Ok so at the end of last month I finished C25K and committed to trying to improve my 5k times. I did the program on the treadmill in this tiny workout room where I live (that also has a stair climber and a few weights). However, the treadmill is broken now (and yet to be fixed). The workout room was perfect because no one was ever there and I had absolute privacy.
Yes, I hate to work out in public because I feel people are like thinking "run, fat girl, run" whether or not they actually are or aren't. I'm really self-conscious about it. So I didn't run for a week and just did workout videos instead. I started to get nervous that I'd lose whatever running ability I'd gained (because it was HARD to get to the point I could actually run 5k- even slowly!), so I bit the bullet and this week went for the first time to the snazzy, shiny gym I'm a member of through work.

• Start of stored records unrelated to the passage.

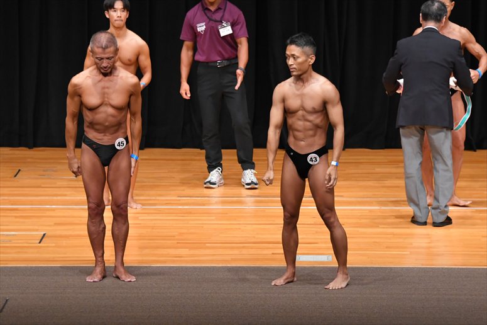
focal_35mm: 225
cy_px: 162
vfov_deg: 6.1
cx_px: 244
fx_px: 3042
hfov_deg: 9.2
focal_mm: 150
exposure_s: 1/400
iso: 4000
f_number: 5.6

On Tuesday, I had the best work out day. I found out that I had shaved 4 minutes of my previous 5k best time, and that after running 5k, i no longer felt like dying- in fact, I could have done more. NSV, right? I meant to go yesterday (Wednesday) as well, but couldn't and so made sure to go today.
And now to the point of my post: So there I am today, finishing my 5k run (1 minute faster than on Tuesday, thank you very much!) and getting off the treadmill and then I'm stretching before I get on the elliptical when this gym lady, (I guess she's a personal trainer or something because she shows you how to use the machines etc) sidles up to me and says "I saw you running, at your weight, for safety reasons, a brief, brisk walk is better, and will give you as much of a calorie burn." Let me tell you, I have never fallen off a high so fast. I was just like thinking "no matter how fit I get, I'm always going to be the fat cow who should keep it low impact" and then I got to thinking "does she mean my safety, or the safety of the gym's equiptment, maybe she was worried for the treadmill."
Anyway, I said to her that actually I was running for the distance as in training for a race before she was like "oh ok," but you could totally tell she wasn't comfortable with the fat girl running (on her precious gym's treadmill). I've been kind of depressed since then. I know I should brush it off but I think I crashed so hard (from what she said) from the high of doing my 5k PB so far, that it's hard to pick myself back up. I still got on the elliptical afterwards but my heart was no longer in it so I only did 15ish minutes.
I really don't feel like going back. I really liked the gym otherwise, I did my own thing and it wasn't as bad as I thought it would be. But after today, I feel totally judged because I did nothing to make her think I was about to die or hurt myself, my HR at the end of the 5k (166) was within my target fat-burning zone (146-175), I was hardly bent over huffing and puffing, I even did a brisk walk afterwards; so basically it's that I'm obviously visibly fat and horribly unfit-looking to the point of why bother to do more than a 5-minute stroll. This is exactly why I hate working out in public!